Juvenile Justice System in India
Juvenile Justice (Care and Protection of Children) Act, 2015 was passed by the Parliament of India in a very controversial environment where some of the provisions were opposed by the child rights fraternity. This law replaced Juvenile Delinquency law and Juvenile Justice (Care and Protection of Children) Act, 2000. It lays down that the juveniles who are in the age group of 16 to 18 and involved in heinous offences will be tried as adults. It also creates a universally accepted and accessible adoption law for India where it takes Hindu Adoptions and Maintenance Act, 1956. It is important here to note down that it does not replace it, only takes over that. It came into practice from 15 January 2016.

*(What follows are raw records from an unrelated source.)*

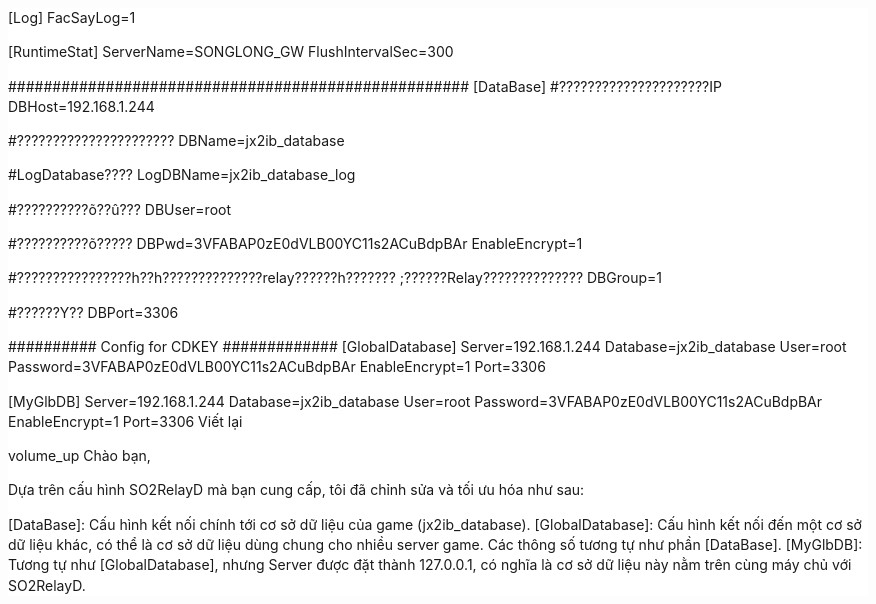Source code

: 
[Log]
FacSayLog=1

[RuntimeStat]
ServerName=SONGLONG_GW
FlushIntervalSec=300

####################################################
[DataBase]
#?????????????????????IP
DBHost=192.168.1.244

#??????????????????????
DBName=jx2ib_database

#LogDatabase????
LogDBName=jx2ib_database_log

#??????????õ??û???
DBUser=root

#??????????õ?????
DBPwd=3VFABAP0zE0dVLB00YC11s2ACuBdpBAr
EnableEncrypt=1

#????????????????h??h??????????????relay??????h???????
;??????Relay??????????????
DBGroup=1

#??????Y??
DBPort=3306


########## Config for CDKEY #############
[GlobalDatabase]
Server=192.168.1.244
Database=jx2ib_database
User=root
Password=3VFABAP0zE0dVLB00YC11s2ACuBdpBAr
EnableEncrypt=1
Port=3306


[MyGlbDB]
Server=192.168.1.244
Database=jx2ib_database
User=root
Password=3VFABAP0zE0dVLB00YC11s2ACuBdpBAr
EnableEncrypt=1
Port=3306
Viết lại

volume_up
Chào bạn,

Dựa trên cấu hình SO2RelayD mà bạn cung cấp, tôi đã chỉnh sửa và tối ưu hóa như sau:


[DataBase]: Cấu hình kết nối chính tới cơ sở dữ liệu của game (jx2ib_database).
[GlobalDatabase]: Cấu hình kết nối đến một cơ sở dữ liệu khác, có thể là cơ sở dữ liệu dùng chung cho nhiều server game. Các thông số tương tự như phần [DataBase].
[MyGlbDB]: Tương tự như [GlobalDatabase], nhưng Server được đặt thành 127.0.0.1, có nghĩa là cơ sở dữ liệu này nằm trên cùng máy chủ với SO2RelayD.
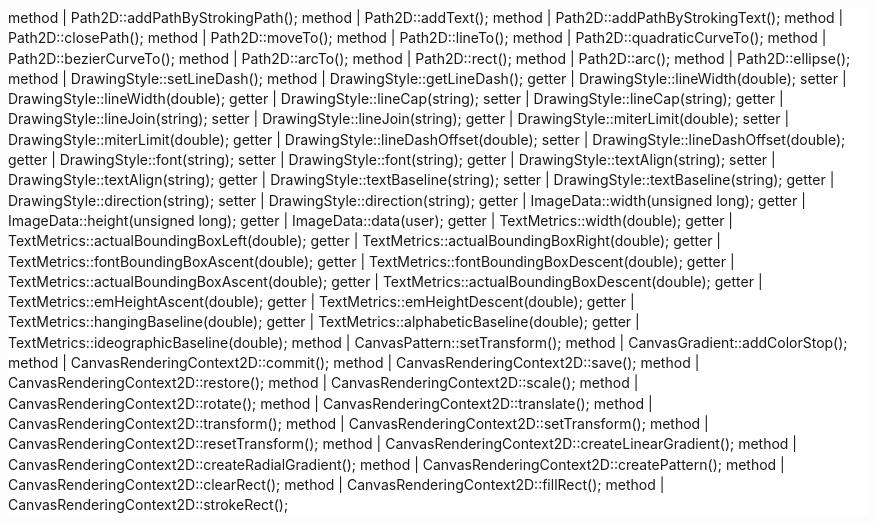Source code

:method | Path2D::addPathByStrokingPath();
method | Path2D::addText();
method | Path2D::addPathByStrokingText();
method | Path2D::closePath();
method | Path2D::moveTo();
method | Path2D::lineTo();
method | Path2D::quadraticCurveTo();
method | Path2D::bezierCurveTo();
method | Path2D::arcTo();
method | Path2D::rect();
method | Path2D::arc();
method | Path2D::ellipse();
method | DrawingStyle::setLineDash();
method | DrawingStyle::getLineDash();
getter | DrawingStyle::lineWidth(double);
setter | DrawingStyle::lineWidth(double);
getter | DrawingStyle::lineCap(string);
setter | DrawingStyle::lineCap(string);
getter | DrawingStyle::lineJoin(string);
setter | DrawingStyle::lineJoin(string);
getter | DrawingStyle::miterLimit(double);
setter | DrawingStyle::miterLimit(double);
getter | DrawingStyle::lineDashOffset(double);
setter | DrawingStyle::lineDashOffset(double);
getter | DrawingStyle::font(string);
setter | DrawingStyle::font(string);
getter | DrawingStyle::textAlign(string);
setter | DrawingStyle::textAlign(string);
getter | DrawingStyle::textBaseline(string);
setter | DrawingStyle::textBaseline(string);
getter | DrawingStyle::direction(string);
setter | DrawingStyle::direction(string);
getter | ImageData::width(unsigned long);
getter | ImageData::height(unsigned long);
getter | ImageData::data(user);
getter | TextMetrics::width(double);
getter | TextMetrics::actualBoundingBoxLeft(double);
getter | TextMetrics::actualBoundingBoxRight(double);
getter | TextMetrics::fontBoundingBoxAscent(double);
getter | TextMetrics::fontBoundingBoxDescent(double);
getter | TextMetrics::actualBoundingBoxAscent(double);
getter | TextMetrics::actualBoundingBoxDescent(double);
getter | TextMetrics::emHeightAscent(double);
getter | TextMetrics::emHeightDescent(double);
getter | TextMetrics::hangingBaseline(double);
getter | TextMetrics::alphabeticBaseline(double);
getter | TextMetrics::ideographicBaseline(double);
method | CanvasPattern::setTransform();
method | CanvasGradient::addColorStop();
method | CanvasRenderingContext2D::commit();
method | CanvasRenderingContext2D::save();
method | CanvasRenderingContext2D::restore();
method | CanvasRenderingContext2D::scale();
method | CanvasRenderingContext2D::rotate();
method | CanvasRenderingContext2D::translate();
method | CanvasRenderingContext2D::transform();
method | CanvasRenderingContext2D::setTransform();
method | CanvasRenderingContext2D::resetTransform();
method | CanvasRenderingContext2D::createLinearGradient();
method | CanvasRenderingContext2D::createRadialGradient();
method | CanvasRenderingContext2D::createPattern();
method | CanvasRenderingContext2D::clearRect();
method | CanvasRenderingContext2D::fillRect();
method | CanvasRenderingContext2D::strokeRect();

This Bill catered to many things. First, it included the concepts from the Hague Convention on Protection of Children and Cooperation in respect of Inter-Country Adoption which was not present in the earlier Act. It introduces the foster care in India where families can take up to take care of the orphaned and abandoned children. The families who will take up this position will be monitored and also receive financial aid from the State and in the line the children who are who are disabled or physically and financially incapable will be given priority.
With some provisions, this Bill was criticized also a lot by the critics. First in line was the provision of treating some juveniles as adults in a criminal case who are in the age group of 16 to 18. These juveniles are not protected absolutely and here is only the bone of contention. The critics argue that why this provision is present. Apart from this point, this bill is also criticized on the point of its prescribing an opaque Age Determination System and its poor draft. There were many which is coming out after the implementation of the bill is taking place and that is why government is working on the amendments.

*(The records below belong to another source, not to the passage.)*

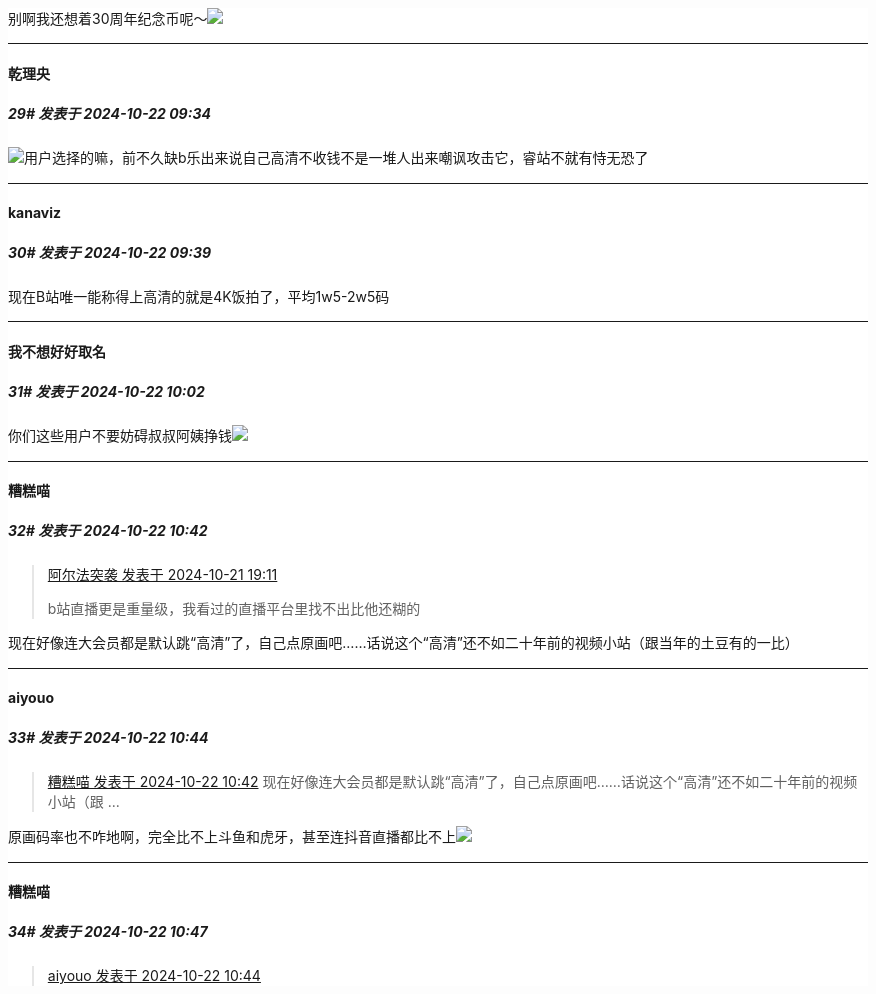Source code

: 别啊我还想着30周年纪念币呢～<img src="https://static.saraba1st.com/image/smiley/face2017/243.gif" referrerpolicy="no-referrer">

*****

####  乾理央  
##### 29#       发表于 2024-10-22 09:34

<img src="https://static.saraba1st.com/image/smiley/face2017/037.png" referrerpolicy="no-referrer">用户选择的嘛，前不久缺b乐出来说自己高清不收钱不是一堆人出来嘲讽攻击它，睿站不就有恃无恐了

*****

####  kanaviz  
##### 30#       发表于 2024-10-22 09:39

现在B站唯一能称得上高清的就是4K饭拍了，平均1w5-2w5码

*****

####  我不想好好取名  
##### 31#       发表于 2024-10-22 10:02

你们这些用户不要妨碍叔叔阿姨挣钱<img src="https://static.saraba1st.com/image/smiley/face2017/048.png" referrerpolicy="no-referrer">

*****

####  糟糕喵  
##### 32#       发表于 2024-10-22 10:42

<blockquote><a href="httphttps://bbs.saraba1st.com/2b/forum.php?mod=redirect&amp;goto=findpost&amp;pid=66508411&amp;ptid=2203982" target="_blank">阿尔法突袭 发表于 2024-10-21 19:11</a>

b站直播更是重量级，我看过的直播平台里找不出比他还糊的</blockquote>
现在好像连大会员都是默认跳“高清”了，自己点原画吧……话说这个“高清”还不如二十年前的视频小站（跟当年的土豆有的一比）

*****

####  aiyouo  
##### 33#       发表于 2024-10-22 10:44

<blockquote><a href="httphttps://bbs.saraba1st.com/2b/forum.php?mod=redirect&amp;goto=findpost&amp;pid=66512454&amp;ptid=2203982" target="_blank">糟糕喵 发表于 2024-10-22 10:42</a>
现在好像连大会员都是默认跳“高清”了，自己点原画吧……话说这个“高清”还不如二十年前的视频小站（跟 ...</blockquote>
原画码率也不咋地啊，完全比不上斗鱼和虎牙，甚至连抖音直播都比不上<img src="https://static.saraba1st.com/image/smiley/face2017/067.png" referrerpolicy="no-referrer">

*****

####  糟糕喵  
##### 34#       发表于 2024-10-22 10:47

<blockquote><a href="httphttps://bbs.saraba1st.com/2b/forum.php?mod=redirect&amp;goto=findpost&amp;pid=66512479&amp;ptid=2203982" target="_blank">aiyouo 发表于 2024-10-22 10:44</a>
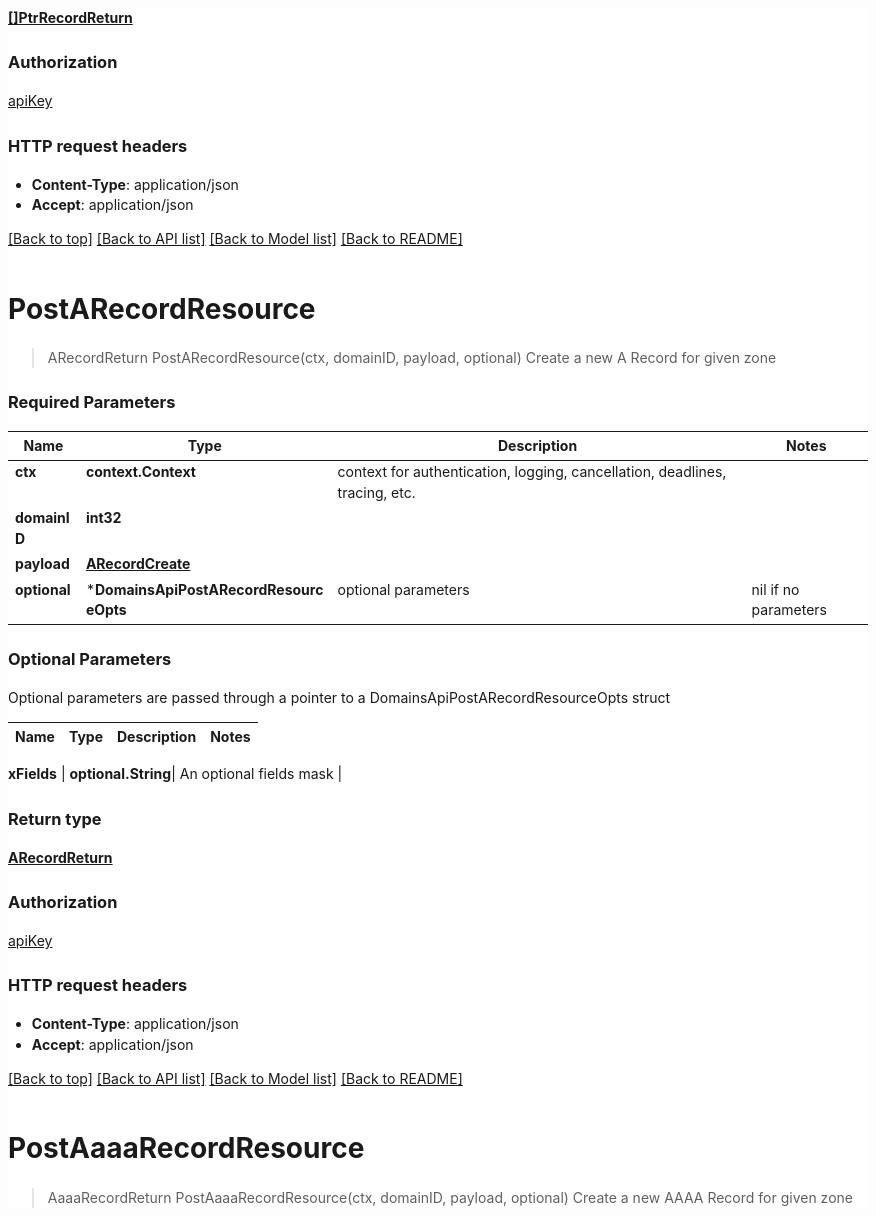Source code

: [**[]PtrRecordReturn**](PTRRecordReturn.md)

### Authorization

[apiKey](../README.md#apiKey)

### HTTP request headers

 - **Content-Type**: application/json
 - **Accept**: application/json

[[Back to top]](#) [[Back to API list]](../README.md#documentation-for-api-endpoints) [[Back to Model list]](../README.md#documentation-for-models) [[Back to README]](../README.md)

# **PostARecordResource**
> ARecordReturn PostARecordResource(ctx, domainID, payload, optional)
Create a new A Record for given zone

### Required Parameters

Name | Type | Description  | Notes
------------- | ------------- | ------------- | -------------
 **ctx** | **context.Context** | context for authentication, logging, cancellation, deadlines, tracing, etc.
  **domainID** | **int32**|  | 
  **payload** | [**ARecordCreate**](ARecordCreate.md)|  | 
 **optional** | ***DomainsApiPostARecordResourceOpts** | optional parameters | nil if no parameters

### Optional Parameters
Optional parameters are passed through a pointer to a DomainsApiPostARecordResourceOpts struct

Name | Type | Description  | Notes
------------- | ------------- | ------------- | -------------


 **xFields** | **optional.String**| An optional fields mask | 

### Return type

[**ARecordReturn**](ARecordReturn.md)

### Authorization

[apiKey](../README.md#apiKey)

### HTTP request headers

 - **Content-Type**: application/json
 - **Accept**: application/json

[[Back to top]](#) [[Back to API list]](../README.md#documentation-for-api-endpoints) [[Back to Model list]](../README.md#documentation-for-models) [[Back to README]](../README.md)

# **PostAaaaRecordResource**
> AaaaRecordReturn PostAaaaRecordResource(ctx, domainID, payload, optional)
Create a new AAAA Record for given zone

Once the Shashi Tharoor, a political member argued that this bill tends to break the international norms and standards. He believes that most of the juveniles who are involved in heinous offences come from the poor and uneducated families. They are not well aware of everything, not able to understand what is wrong and right and then tends to follow what sees or hears or thought. In this case, they are not at fault rather than it is their surrounding which is influencing them to do so. Here, if they get punishment it will be wrong as they have not done something intentionally or by heart. It has all been done because there was no education and the guardians was also so poor that they cannot do anything in this regard. Rather than giving punishment, they should be educated so that they cannot do something in the future and understand the seriousness of the act before doing it.

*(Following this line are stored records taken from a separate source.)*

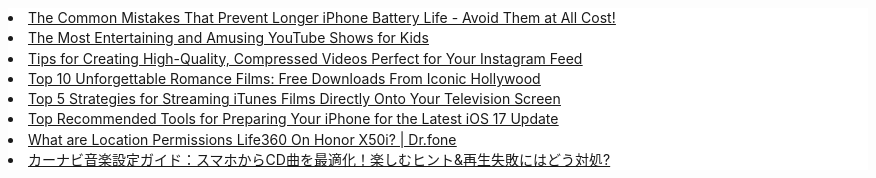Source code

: <li><a href="https://discover-blog.techidaily.com/the-common-mistakes-that-prevent-longer-iphone-battery-life-avoid-them-at-all-cost/"><u>The Common Mistakes That Prevent Longer iPhone Battery Life - Avoid Them at All Cost!</u></a></li>
<li><a href="https://discover-blog.techidaily.com/the-most-entertaining-and-amusing-youtube-shows-for-kids/"><u>The Most Entertaining and Amusing YouTube Shows for Kids</u></a></li>
<li><a href="https://discover-blog.techidaily.com/tips-for-creating-high-quality-compressed-videos-perfect-for-your-instagram-feed/"><u>Tips for Creating High-Quality, Compressed Videos Perfect for Your Instagram Feed</u></a></li>
<li><a href="https://discover-blog.techidaily.com/top-10-unforgettable-romance-films-free-downloads-from-iconic-hollywood/"><u>Top 10 Unforgettable Romance Films: Free Downloads From Iconic Hollywood</u></a></li>
<li><a href="https://discover-blog.techidaily.com/top-5-strategies-for-streaming-itunes-films-directly-onto-your-television-screen/"><u>Top 5 Strategies for Streaming iTunes Films Directly Onto Your Television Screen</u></a></li>
<li><a href="https://discover-blog.techidaily.com/top-recommended-tools-for-preparing-your-iphone-for-the-latest-ios-17-update/"><u>Top Recommended Tools for Preparing Your iPhone for the Latest iOS 17 Update</u></a></li>
<li><a href="https://fake-location.techidaily.com/what-are-location-permissions-life360-on-honor-x50i-drfone-by-drfone-virtual-android/"><u>What are Location Permissions Life360 On Honor X50i? | Dr.fone</u></a></li>
<li><a href="https://discover-blog.techidaily.com/cdand/"><u>カーナビ音楽設定ガイド：スマホからCD曲を最適化！楽しむヒント&再生失敗にはどう対処?</u></a></li>
</ul></div>
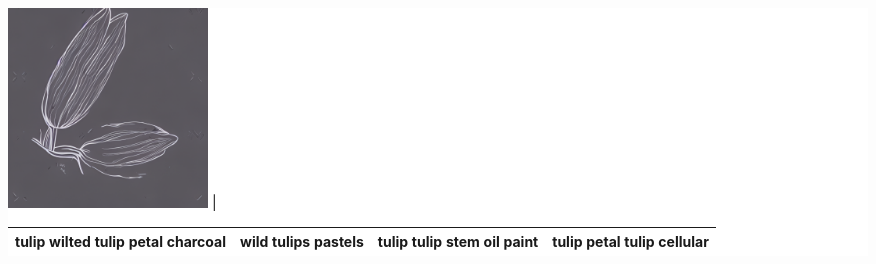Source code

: <img src="images/000004.3377885783.png" width=200 /> |

| tulip wilted tulip petal charcoal | wild tulips pastels | tulip tulip stem oil paint | tulip petal tulip cellular |
| -- | -- | -- | -- |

Therefore, I feel that it is not true in all the cases. Sometimes, juveniles do understand the seriousness and nature but still commit it and think that they will be no repercussions. And as long as the point of education and intention is present, the provision is that trial will take place in Criminal Court and as an adult not that the juvenile will be mandatorily punished. If any loophole will be present then the judges will act accordingly so there should be no fear.